** Opening Extract block **

In the events of the game, the kingdom of Zephyrus is invaded by a tribe of pigs known as the Devotindos Empire, led by Emperor Devilgus Devotindos; who has come in search for the key to the seal of the Pig Star. Sparkster heads to the Zephyrus castle to find Axel Gear kidnapping Princess Sherry, who is the one who knows the location to the key. Before Sparkster is able to catch Axel, Axel escapes into a large airship and blows Sparkster away to a nearby desert, prompting Sparkster to chase Axel. Sparkster eventually reaches the Kingdom of Devotindos, and reaches the Devontindos castle to confront Devilgus. Sparkster frees Sherry, while Devilgus escapes into space with the seal key to reach the Pig Star. Sherry casts a spell on Sparkster's rocket pack that allows him to fly in space and reach the Pig Star. Reaching the Pig Star, Sparkster confronts Devilgus in a melee fight; the former destroys Devilgus, who is revealed to be a robot. After a melee fight with Axel Gear which results in his defeat, Sparkster eventually confronts the Pig Star's core, whom was the commanding force of the Devilgus. Sparkster defeats the Core, which triggers a chain reaction that leads to the destruction of the Pig Star.

** Closing Extract block **
** Opening Data block **

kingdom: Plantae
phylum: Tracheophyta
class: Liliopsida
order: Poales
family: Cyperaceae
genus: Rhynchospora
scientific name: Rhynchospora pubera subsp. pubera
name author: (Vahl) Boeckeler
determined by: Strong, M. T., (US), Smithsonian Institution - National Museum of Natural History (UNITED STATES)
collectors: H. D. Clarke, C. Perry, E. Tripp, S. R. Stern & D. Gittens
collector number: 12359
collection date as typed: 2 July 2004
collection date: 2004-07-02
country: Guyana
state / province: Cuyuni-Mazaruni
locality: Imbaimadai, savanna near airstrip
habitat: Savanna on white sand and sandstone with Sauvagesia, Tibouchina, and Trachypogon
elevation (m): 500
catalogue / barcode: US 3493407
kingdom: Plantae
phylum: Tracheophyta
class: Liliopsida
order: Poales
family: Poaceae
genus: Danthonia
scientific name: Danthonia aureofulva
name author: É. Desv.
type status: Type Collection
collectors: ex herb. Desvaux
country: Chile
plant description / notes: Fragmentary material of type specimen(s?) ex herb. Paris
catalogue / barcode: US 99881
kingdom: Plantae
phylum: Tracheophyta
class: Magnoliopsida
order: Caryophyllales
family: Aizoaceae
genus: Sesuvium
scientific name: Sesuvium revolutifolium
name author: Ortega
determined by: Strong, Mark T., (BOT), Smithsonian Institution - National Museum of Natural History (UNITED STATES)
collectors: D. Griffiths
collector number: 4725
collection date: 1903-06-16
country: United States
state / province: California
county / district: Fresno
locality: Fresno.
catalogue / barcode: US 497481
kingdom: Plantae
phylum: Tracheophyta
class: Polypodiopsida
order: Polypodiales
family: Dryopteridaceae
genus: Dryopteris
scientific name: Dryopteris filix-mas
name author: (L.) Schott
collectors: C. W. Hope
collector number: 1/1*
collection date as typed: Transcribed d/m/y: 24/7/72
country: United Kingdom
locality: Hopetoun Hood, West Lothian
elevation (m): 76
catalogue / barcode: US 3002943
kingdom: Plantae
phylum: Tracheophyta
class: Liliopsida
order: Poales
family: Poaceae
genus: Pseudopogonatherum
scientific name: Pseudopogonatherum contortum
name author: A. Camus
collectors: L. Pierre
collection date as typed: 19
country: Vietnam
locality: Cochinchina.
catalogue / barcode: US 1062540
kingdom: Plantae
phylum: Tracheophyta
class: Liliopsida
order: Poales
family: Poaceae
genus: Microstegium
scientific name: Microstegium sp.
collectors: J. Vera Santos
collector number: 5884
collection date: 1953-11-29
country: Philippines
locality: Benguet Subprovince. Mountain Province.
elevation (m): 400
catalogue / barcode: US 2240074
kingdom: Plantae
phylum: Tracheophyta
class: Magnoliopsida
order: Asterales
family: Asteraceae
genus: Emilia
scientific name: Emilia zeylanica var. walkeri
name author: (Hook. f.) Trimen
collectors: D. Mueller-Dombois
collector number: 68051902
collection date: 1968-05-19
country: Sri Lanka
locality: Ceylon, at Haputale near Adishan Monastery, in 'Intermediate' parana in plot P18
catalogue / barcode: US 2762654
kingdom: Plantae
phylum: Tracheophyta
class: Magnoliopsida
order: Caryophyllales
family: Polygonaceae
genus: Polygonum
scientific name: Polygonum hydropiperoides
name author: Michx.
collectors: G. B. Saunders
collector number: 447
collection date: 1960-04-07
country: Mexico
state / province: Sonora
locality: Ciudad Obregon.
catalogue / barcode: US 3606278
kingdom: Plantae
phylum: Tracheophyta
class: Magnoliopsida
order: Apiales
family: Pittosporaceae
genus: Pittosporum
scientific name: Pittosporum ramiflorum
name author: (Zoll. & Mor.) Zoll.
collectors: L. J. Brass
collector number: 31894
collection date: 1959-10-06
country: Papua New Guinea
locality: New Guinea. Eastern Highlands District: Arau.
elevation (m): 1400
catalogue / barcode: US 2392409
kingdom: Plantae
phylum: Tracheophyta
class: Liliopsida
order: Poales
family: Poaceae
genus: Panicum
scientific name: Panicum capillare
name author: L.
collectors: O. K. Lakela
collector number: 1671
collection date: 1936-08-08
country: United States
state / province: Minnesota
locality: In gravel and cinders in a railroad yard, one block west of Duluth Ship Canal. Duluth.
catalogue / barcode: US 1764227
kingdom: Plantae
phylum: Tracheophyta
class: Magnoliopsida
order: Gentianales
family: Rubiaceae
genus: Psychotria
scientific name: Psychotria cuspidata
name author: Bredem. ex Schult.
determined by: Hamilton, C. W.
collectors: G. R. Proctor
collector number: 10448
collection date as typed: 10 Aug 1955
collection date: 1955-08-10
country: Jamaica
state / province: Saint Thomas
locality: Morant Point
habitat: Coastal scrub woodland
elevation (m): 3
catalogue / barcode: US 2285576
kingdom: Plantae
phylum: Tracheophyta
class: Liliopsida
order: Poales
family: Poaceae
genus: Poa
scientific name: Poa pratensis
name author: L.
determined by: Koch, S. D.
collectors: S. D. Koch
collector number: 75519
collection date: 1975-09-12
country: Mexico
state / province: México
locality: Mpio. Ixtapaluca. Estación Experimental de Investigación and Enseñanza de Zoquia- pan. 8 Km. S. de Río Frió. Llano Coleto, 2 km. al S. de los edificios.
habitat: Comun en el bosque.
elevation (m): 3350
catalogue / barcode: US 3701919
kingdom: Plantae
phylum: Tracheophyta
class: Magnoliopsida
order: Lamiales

** Closing Data block **

→ **Problem A**
In the game's plot summary, who leads the Devotindos Empire?
→ **Problem B**
Condense the plot summary's paragraph beginning "In the events of the game" into a short bulleted list that keeps its main events.
→ **Problem C**
Pick up the game's plot summary after its last sentence and continue it.
The listing is separate material and has no connection to the game's plot summary.

→ **Answer box A**
Emperor Devilgus Devotindos.

→ **Answer box B**
- The Devotindos Empire, a tribe of pigs led by Emperor Devilgus Devotindos, invades the kingdom of Zephyrus to find the key to the seal of the Pig Star.
- At Zephyrus castle, Sparkster finds Axel Gear kidnapping Princess Sherry, who knows where the key is.
- Axel escapes in a large airship and blows Sparkster away to a desert, and Sparkster gives chase.
- Sparkster reaches the Kingdom of Devotindos and its castle, confronts Devilgus, and frees Sherry.
- Devilgus escapes into space with the seal key. Sherry casts a spell on Sparkster's rocket pack so he can fly there.
- On the Pig Star, Sparkster destroys Devilgus, who turns out to be a robot, and then defeats Axel Gear.
- Sparkster defeats the Pig Star's core, which was the commanding force, and a chain reaction destroys the Pig Star.

→ **Answer box C**
Sparkster escapes the crumbling fortress in a nearby escape pod, however the Pig Star Core also escapes; the robot chases Sparkster's escape pod in a last-ditch effort to kill Sparkster. The Core burns apart while entering Elhorn's atmosphere while Sparkster lands back safely in Zephyrus, reunites Princess Sherry with King Zephyrus and flies off elsewhere.

== Reception ==

Rocket Knight Adventures received a 23.4/30 score in a poll conducted by Mega Drive Fan and a 7.9082/10 score in a 1995 readers' poll conducted by the Japanese Sega Saturn Magazine, ranking among Sega Mega Drive titles at the number 145 spot. The game garnered generally favorable reviews from critics.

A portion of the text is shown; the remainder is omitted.